I have a problem where i need a cascade on multiple foreign keys pointing to the same table..
[Insights] | ID | Title | | 1 | Monty Python | | 2 | Spamalot | [BroaderInsights_Insights] | broaderinsight_id | insight_id | | 1 | 2 |
Basically when either record one or two in the insights table is deleted i need the relationship to also be deleted..
I've tried this:
CREATE TABLE broader_insights_insights(id INT NOT NULL IDENTITY(1,1), broader_insight_id INT NOT NULL REFERENCES insights(id) ON DELETE CASCADE, insight_id INT NOT NULL REFERENCES insights(id) ON DELETE CASCADE, PRIMARY KEY(id)) Go
This results in the warning that the cascade "may cause cycles or multiple cascade path"
So ive tried adding a cascade to just the insight_id and this results in:
The DELETE statement conflicted with the REFERENCE constraint
Any ideas?
Thanks
Daniel
A table may have multiple foreign keys, and each foreign key can have a different parent table. Each foreign key is enforced independently by the database system. Therefore, cascading relationships between tables can be established using foreign keys.

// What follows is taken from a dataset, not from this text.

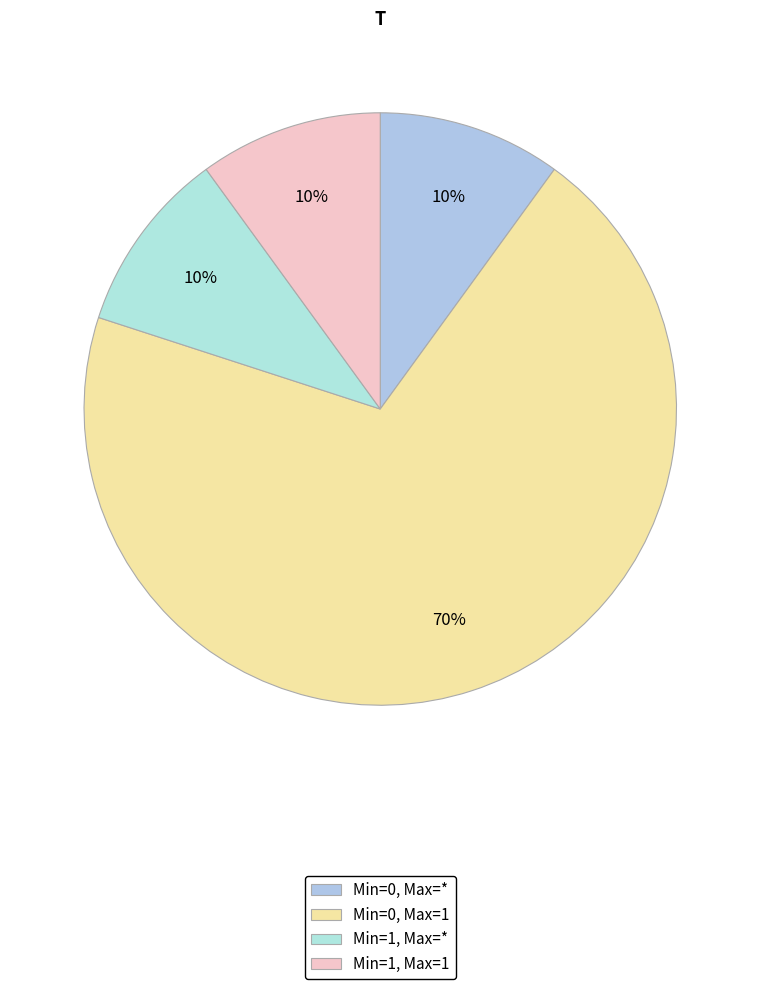

Which slice is the largest?

Min=0, Max=1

FOREIGN KEY constraints can reference another column in the same table, and is referred to as a self-reference. A FOREIGN KEY constraint specified at the column level can list only one reference column. This column must have the same data type as the column on which the constraint is defined.
A foreign key with cascade delete means that if a record in the parent table is deleted, then the corresponding records in the child table will automatically be deleted. This is called a cascade delete in SQL Server.
You'll have to implement this as an INSTEAD OF delete trigger on insights, to get it to work. Something like:
create trigger T_Insights_D on Insights instead of delete as set nocount on delete from broader_insights_insights where insight_id in (select ID from deleted) or broader_insight_id in (select ID from deleted) delete from Insights where ID in (select ID from deleted)
Frequently with cascading deletes and lots of foreign keys, you need to spend time to work out a "cascade" order so that the delete that occurs at the top of a "tree" is successfully cascaded to referencing tables. But that isn't possible in this case.